First, while it was an accomplishment to finally have novice R lessons on the SWC website, the work of translating the materials ended up being done by only a few people, and only a few instructors have actually taught these materials in their workshops. Second, there is now another option for running R-based workshops, Data Carpentry. Thus, the common debate on how much we should focus on programming best practices versus data analysis skills has been somewhat solved: a Software Carpentry workshop should focus on programming best practices and a Data Carpentry workshop should focus on data anaylsis skills.

Third, in the wider SWC community, we are currently in the process of overhauling just about everything. The plan is to split up the bc repo, which will result in a new template for workshop websites and a new template for lesson material. One of the motivations for this effort is that instructors want the flexibility to add domain-specific data and introduce topics in an order that makes the most sense to them.

So instead of upfront trying to democratically choose a compromised solution for R-based workshops, let's try a more distributed approach. Any SWC R instructor can propose a new set of lessons and recruit other interested instructors to help create them. Once the lessons are finished, they can be submitted for official approval to be taught in Software Carpentry and/or Data Carpentry workshops (this approval process is also under development). With this approach, each set of R lessons will be maintained in proportion to the number of instructors interested in teaching them.

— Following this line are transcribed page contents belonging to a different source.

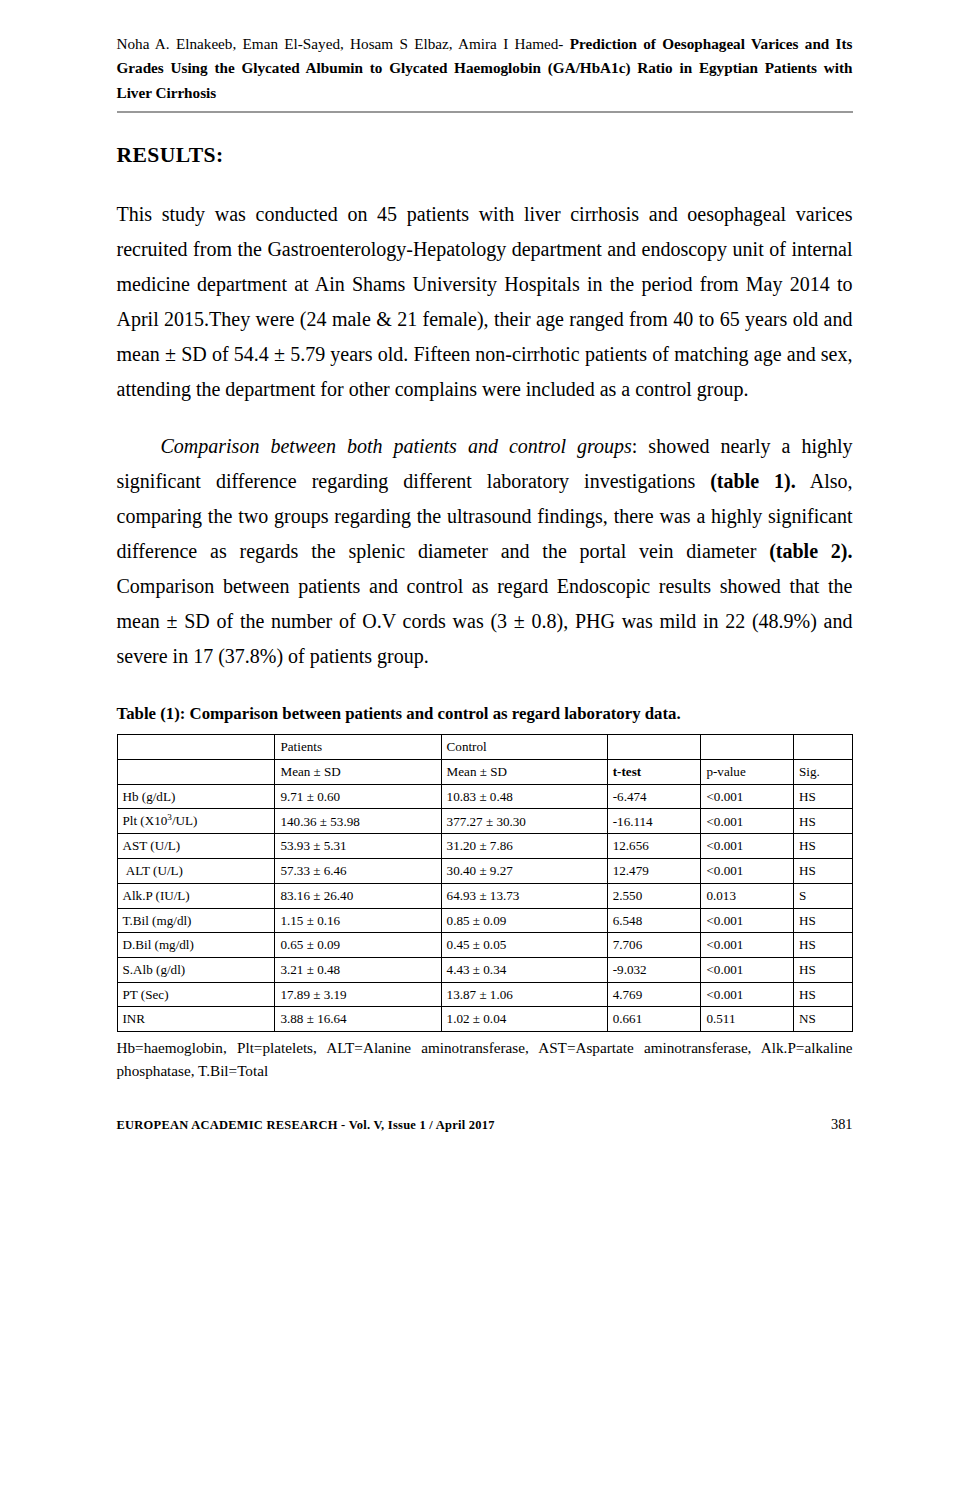Noha A. Elnakeeb, Eman El-Sayed, Hosam S Elbaz, Amira I Hamed- Prediction of Oesophageal Varices and Its Grades Using the Glycated Albumin to Glycated Haemoglobin (GA/HbA1c) Ratio in Egyptian Patients with Liver Cirrhosis
RESULTS:
This study was conducted on 45 patients with liver cirrhosis and oesophageal varices recruited from the Gastroenterology-Hepatology department and endoscopy unit of internal medicine department at Ain Shams University Hospitals in the period from May 2014 to April 2015.They were (24 male & 21 female), their age ranged from 40 to 65 years old and mean ± SD of 54.4 ± 5.79 years old. Fifteen non-cirrhotic patients of matching age and sex, attending the department for other complains were included as a control group.
Comparison between both patients and control groups: showed nearly a highly significant difference regarding different laboratory investigations (table 1). Also, comparing the two groups regarding the ultrasound findings, there was a highly significant difference as regards the splenic diameter and the portal vein diameter (table 2). Comparison between patients and control as regard Endoscopic results showed that the mean ± SD of the number of O.V cords was (3 ± 0.8), PHG was mild in 22 (48.9%) and severe in 17 (37.8%) of patients group.
Table (1): Comparison between patients and control as regard laboratory data.
| | Patients | Control | | | |
| --- | --- | --- | --- | --- | --- |
| | Mean ± SD | Mean ± SD | t-test | p-value | Sig. |
| Hb (g/dL) | 9.71 ± 0.60 | 10.83 ± 0.48 | -6.474 | <0.001 | HS |
| Plt (X10 3 /UL) | 140.36 ± 53.98 | 377.27 ± 30.30 | -16.114 | <0.001 | HS |
| AST (U/L) | 53.93 ± 5.31 | 31.20 ± 7.86 | 12.656 | <0.001 | HS |
| ALT (U/L) | 57.33 ± 6.46 | 30.40 ± 9.27 | 12.479 | <0.001 | HS |
| Alk.P (IU/L) | 83.16 ± 26.40 | 64.93 ± 13.73 | 2.550 | 0.013 | S |
| T.Bil (mg/dl) | 1.15 ± 0.16 | 0.85 ± 0.09 | 6.548 | <0.001 | HS |
| D.Bil (mg/dl) | 0.65 ± 0.09 | 0.45 ± 0.05 | 7.706 | <0.001 | HS |
| S.Alb (g/dl) | 3.21 ± 0.48 | 4.43 ± 0.34 | -9.032 | <0.001 | HS |
| PT (Sec) | 17.89 ± 3.19 | 13.87 ± 1.06 | 4.769 | <0.001 | HS |
| INR | 3.88 ± 16.64 | 1.02 ± 0.04 | 0.661 | 0.511 | NS |
Hb=haemoglobin, Plt=platelets, ALT=Alanine aminotransferase, AST=Aspartate aminotransferase, Alk.P=alkaline phosphatase, T.Bil=Total
EUROPEAN ACADEMIC RESEARCH - Vol. V, Issue 1 / April 2017 381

If you have an idea for a new set of R lessons, please send your proposal to the r-discuss mailing list. You should include a basic outline of your approach and what you intend to cover. For an example, please check out Scott Ritchie's blog post where he outlines his idea for a set of R lessons. In addition to describing your approach, it would be useful to include the answers to the following questions:

  • How much time will it take to teach the lessons?
  • Are the lessons intended for Software Carpentry, Data Carpentry, or both?
  • How can other instructors help? Do you need others to help create and/or review the lessons?
  • What learners are you targeting? Novice, intermediate, advanced? A specific discipline?

Hopefully this approach will lead to multiple sets of R lessons available for use in our workshops. I look forward to seeing the new proposals!